The gathering in York comes at a pivotal moment for the party and Davey’s leadership. The Lib Dems won three stunning byelection victories against the Conservatives in 12 months and made significant gains on councils, but remain stuck on about 9% in national polling.

One key test will come in May with local elections in England, where the Lib Dems are defending seats they won in 2019, when Theresa May’s Conservatives were struggling desperately. Despite more than 700 gains then, Lib Dem officials and MPs say the party can win yet more councillors, embedding an election machine into areas they will fight in the general election.

Davey’s main message before the conference was an appeal to Labour votes to lend their support in Conservative-held seats where the Lib Dems are the main challengers, and it was notable that his speech made only a cursory attack on Keir Starmer’s party.

“Labour’s ambitions are hardly much higher,” he said amid a much longer condemnation of Rishi Sunak’s government. “Their only goal seems to be: not as bad as the Conservatives.”

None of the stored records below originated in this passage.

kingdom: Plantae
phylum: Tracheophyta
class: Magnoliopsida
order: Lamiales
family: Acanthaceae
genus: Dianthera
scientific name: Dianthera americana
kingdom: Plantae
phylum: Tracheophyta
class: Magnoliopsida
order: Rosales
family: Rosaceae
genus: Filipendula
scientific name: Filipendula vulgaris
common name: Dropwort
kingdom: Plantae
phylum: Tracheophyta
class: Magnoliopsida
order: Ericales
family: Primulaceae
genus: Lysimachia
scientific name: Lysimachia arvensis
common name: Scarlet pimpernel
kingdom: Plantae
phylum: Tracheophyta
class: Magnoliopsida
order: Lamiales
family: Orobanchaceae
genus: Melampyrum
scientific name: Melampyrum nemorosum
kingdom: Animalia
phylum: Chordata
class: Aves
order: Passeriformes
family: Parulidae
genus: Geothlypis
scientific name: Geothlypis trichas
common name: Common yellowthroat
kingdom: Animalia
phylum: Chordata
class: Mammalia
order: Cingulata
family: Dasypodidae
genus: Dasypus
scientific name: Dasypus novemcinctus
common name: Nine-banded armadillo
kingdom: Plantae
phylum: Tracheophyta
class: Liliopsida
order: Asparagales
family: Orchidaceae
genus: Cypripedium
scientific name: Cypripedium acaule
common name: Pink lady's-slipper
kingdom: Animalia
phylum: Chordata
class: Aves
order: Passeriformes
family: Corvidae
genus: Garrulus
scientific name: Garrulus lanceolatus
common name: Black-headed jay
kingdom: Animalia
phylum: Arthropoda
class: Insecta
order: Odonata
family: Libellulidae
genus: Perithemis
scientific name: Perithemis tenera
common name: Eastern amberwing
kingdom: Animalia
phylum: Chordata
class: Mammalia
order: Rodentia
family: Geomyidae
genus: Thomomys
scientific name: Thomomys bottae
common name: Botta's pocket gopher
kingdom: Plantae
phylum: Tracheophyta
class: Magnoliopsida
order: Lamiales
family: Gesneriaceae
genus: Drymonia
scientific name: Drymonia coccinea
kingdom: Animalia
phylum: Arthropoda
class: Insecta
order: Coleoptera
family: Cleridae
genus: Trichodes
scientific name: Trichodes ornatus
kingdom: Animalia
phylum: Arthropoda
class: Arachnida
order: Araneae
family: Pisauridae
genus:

In terms of a positive offering from his party, Davey stressed the need for policies to improve the NHS, particularly ambulance waiting times and access to GPs, regular campaign areas for the Lib Dems, as well as efforts to prevent sewage in waterways.

The speech largely steered away from specifics – while Davey called Brexit “the elephant in the room of British politics”, he gave no details of what the Lib Dems would do about it beyond improving ties with Europe.

He called instead for a wider philosophical shift in policies, based around proportional representation and “shifting more power out of the centre in Whitehall, so local decisions are made by and for the people and communities they affect”.

He added: “That commitment to community politics is one of the foundation stones of our party.”